Cast: Park Hyungsik of ZE:A, Im Siwan of ZE:A

Genre: Brothership, Family

Author: Utii Han









All For You

Seorang namja berjalan terhuyung. Sesekali ia bertumpu pada pohon yang dilewati. Wajahnya tampak pucat. Keringat dingin pun sesekali terlihat menetes dari pelipisnya. Terkadang ia terbatuk pula. Napasnya tersengal. Dinginnya malam semakin memperburuk keadaannya.

"Hyungsik-ah!"

Di tempat lain yang tak jauh dari sana, terdengar seorang namja-Siwan-berteriak memanggil nama Hyungsik. Raut wajahnya tampak khawatir. Langkah kakinya pun dipercepat.

Brukk!!

Dan akhirnya namja pucat itu tak lagi bisa mempertahankan tubuhnya. Ia ambruk. Wajahnya makin pucat dan keringat dingin semakin deras membasahi wajahnya.

"Hyungsik-ah!"

Mendengar namanya dipanggil, namja pucat itu mencoba bangun. Namun usahanya nihil. Tubuhnya terasa lemah. Ia tak sanggup lagi bangun.

"Hyung,"

Hanya panggilan lirih yang bisa ia lontarkan. Perlahan pandangannya meredup. Matanya tertutup.

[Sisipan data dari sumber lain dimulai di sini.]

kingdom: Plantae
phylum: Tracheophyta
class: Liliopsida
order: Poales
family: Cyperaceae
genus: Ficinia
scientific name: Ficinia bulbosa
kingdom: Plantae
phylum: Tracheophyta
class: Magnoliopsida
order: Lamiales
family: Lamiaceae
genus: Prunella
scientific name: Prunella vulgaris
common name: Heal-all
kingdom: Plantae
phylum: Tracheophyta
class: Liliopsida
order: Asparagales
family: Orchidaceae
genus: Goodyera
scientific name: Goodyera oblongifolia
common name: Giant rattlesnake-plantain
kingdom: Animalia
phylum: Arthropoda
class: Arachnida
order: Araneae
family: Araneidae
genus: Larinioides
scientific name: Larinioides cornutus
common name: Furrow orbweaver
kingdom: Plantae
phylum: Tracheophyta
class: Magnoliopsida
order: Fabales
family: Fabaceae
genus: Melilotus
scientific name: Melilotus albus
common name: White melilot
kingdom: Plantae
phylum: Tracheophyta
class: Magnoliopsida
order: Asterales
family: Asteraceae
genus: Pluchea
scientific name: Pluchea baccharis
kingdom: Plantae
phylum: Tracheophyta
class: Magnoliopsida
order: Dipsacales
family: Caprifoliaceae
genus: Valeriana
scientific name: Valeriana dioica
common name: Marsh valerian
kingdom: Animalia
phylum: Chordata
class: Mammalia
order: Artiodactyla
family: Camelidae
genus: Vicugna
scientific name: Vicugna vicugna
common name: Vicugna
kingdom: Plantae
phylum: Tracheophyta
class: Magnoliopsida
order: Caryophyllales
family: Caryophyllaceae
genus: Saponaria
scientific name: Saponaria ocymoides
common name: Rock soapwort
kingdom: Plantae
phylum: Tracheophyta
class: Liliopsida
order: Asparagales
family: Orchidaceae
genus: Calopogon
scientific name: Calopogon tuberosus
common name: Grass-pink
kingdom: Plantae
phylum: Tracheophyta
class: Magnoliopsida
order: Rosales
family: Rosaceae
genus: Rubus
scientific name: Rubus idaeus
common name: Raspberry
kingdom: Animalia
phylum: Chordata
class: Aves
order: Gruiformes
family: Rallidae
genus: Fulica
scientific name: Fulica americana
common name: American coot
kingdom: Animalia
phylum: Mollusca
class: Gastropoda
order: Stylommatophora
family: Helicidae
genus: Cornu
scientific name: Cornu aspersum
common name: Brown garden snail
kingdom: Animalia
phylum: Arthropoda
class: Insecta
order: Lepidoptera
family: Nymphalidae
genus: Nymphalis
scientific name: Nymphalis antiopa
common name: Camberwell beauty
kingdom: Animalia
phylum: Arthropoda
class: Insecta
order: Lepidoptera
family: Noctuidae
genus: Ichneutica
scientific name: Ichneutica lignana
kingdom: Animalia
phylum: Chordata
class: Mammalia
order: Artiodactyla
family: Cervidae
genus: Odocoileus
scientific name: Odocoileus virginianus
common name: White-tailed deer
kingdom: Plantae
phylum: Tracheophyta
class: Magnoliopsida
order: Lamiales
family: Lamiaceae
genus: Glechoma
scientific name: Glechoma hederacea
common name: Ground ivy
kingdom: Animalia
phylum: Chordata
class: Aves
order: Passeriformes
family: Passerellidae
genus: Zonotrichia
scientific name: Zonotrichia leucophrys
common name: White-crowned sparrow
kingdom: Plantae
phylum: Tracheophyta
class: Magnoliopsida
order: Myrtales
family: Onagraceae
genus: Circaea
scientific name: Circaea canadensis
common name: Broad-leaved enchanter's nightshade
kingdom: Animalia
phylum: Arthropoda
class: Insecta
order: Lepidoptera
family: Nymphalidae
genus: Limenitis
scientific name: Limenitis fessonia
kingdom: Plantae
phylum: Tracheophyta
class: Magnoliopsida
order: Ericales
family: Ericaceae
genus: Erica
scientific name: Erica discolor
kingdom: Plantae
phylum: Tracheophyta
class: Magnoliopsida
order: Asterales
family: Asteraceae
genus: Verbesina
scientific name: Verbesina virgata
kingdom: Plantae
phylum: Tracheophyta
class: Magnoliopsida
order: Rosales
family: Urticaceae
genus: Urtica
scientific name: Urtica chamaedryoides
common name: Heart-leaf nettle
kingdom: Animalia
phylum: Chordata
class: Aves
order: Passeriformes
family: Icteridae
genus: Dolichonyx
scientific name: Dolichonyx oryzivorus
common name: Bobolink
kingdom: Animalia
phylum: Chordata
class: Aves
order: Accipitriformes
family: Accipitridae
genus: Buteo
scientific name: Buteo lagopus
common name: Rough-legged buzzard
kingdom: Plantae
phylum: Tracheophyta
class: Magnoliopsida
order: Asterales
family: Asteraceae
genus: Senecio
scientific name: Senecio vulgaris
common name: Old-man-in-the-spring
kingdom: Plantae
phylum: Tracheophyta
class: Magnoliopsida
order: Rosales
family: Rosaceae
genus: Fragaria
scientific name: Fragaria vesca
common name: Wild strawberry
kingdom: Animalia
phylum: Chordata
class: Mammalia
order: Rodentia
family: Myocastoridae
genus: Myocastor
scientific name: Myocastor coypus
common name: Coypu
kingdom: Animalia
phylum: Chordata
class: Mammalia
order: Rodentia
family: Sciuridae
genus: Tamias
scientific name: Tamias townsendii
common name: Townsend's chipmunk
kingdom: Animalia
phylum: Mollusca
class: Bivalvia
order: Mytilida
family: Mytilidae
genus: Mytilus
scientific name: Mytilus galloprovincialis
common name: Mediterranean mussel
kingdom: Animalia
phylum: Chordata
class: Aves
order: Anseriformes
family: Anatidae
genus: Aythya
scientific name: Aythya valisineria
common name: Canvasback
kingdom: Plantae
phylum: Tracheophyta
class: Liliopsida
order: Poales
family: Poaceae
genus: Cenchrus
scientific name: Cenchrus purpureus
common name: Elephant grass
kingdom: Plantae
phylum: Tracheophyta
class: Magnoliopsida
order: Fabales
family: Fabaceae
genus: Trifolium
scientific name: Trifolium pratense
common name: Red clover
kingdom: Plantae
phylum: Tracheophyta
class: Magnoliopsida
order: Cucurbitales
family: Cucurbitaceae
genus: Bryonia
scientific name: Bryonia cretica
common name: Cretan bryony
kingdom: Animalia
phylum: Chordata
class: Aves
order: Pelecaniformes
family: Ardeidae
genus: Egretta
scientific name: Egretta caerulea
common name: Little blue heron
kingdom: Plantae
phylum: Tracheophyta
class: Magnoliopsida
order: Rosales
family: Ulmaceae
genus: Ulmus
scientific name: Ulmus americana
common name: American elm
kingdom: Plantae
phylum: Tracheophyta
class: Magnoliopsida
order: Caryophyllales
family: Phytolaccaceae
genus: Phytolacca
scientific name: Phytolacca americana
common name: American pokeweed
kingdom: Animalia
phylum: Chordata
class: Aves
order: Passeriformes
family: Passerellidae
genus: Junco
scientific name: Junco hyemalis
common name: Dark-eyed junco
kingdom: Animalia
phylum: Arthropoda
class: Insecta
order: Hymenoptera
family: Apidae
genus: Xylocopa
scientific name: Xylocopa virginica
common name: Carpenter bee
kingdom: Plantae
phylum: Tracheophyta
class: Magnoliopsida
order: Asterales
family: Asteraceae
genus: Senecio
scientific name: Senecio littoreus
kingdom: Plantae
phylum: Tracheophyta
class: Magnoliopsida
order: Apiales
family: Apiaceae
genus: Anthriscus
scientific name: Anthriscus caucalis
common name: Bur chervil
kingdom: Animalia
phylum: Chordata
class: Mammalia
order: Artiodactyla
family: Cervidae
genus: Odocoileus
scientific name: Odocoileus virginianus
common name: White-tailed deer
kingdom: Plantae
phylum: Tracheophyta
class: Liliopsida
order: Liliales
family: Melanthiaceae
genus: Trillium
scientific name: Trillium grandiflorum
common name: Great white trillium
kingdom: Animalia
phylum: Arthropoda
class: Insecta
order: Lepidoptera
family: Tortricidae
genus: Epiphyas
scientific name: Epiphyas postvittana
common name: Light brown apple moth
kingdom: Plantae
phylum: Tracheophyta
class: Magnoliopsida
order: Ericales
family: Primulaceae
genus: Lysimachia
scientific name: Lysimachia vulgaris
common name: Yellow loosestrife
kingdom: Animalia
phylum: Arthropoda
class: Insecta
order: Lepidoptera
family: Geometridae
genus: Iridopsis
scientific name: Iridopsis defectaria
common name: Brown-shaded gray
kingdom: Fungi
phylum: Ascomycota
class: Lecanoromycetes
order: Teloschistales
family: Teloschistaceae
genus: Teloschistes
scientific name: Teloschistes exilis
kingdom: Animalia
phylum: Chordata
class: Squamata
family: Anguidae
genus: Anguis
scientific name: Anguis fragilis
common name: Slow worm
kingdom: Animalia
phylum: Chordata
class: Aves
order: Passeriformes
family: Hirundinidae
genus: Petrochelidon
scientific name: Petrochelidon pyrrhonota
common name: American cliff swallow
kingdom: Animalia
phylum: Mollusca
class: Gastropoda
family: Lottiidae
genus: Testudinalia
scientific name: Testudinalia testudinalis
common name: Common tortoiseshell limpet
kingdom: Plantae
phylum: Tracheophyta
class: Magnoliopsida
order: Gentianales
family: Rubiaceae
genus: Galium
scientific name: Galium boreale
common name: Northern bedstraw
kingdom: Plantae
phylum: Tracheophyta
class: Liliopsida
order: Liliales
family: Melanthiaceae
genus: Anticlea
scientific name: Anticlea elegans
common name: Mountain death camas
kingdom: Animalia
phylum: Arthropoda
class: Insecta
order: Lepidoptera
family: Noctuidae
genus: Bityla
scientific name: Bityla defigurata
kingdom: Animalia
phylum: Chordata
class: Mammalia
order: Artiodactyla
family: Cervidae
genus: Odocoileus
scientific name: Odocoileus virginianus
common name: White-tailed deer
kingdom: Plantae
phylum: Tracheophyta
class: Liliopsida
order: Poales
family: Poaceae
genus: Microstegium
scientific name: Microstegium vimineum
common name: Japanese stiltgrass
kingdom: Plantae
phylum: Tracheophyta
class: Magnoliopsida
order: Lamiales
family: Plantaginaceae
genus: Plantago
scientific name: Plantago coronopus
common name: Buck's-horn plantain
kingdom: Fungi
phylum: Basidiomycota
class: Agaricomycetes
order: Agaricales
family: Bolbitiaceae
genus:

"Hyungsik-ah! Hya! Jeongsincharyo! Hya!"

Meski matanya tertutup, ia masih bisa dengan jelas mendengar jika ada yang memanggil namanya. Bahkan ia bisa merasakan seseorang mengangkat tubuhnya dan menggendongnya. Sayang, ia tak kuat walau hanya untuk membuka mata saja. Tapi ia sangat tahu jika yang menggendongnya saat ini adalah kakaknya. Suara yang ia sangat kenal itu adalah suara hyungnya, Im Siwan.

"Hyungsik-ah! Ini hyung, bukalah matamu!"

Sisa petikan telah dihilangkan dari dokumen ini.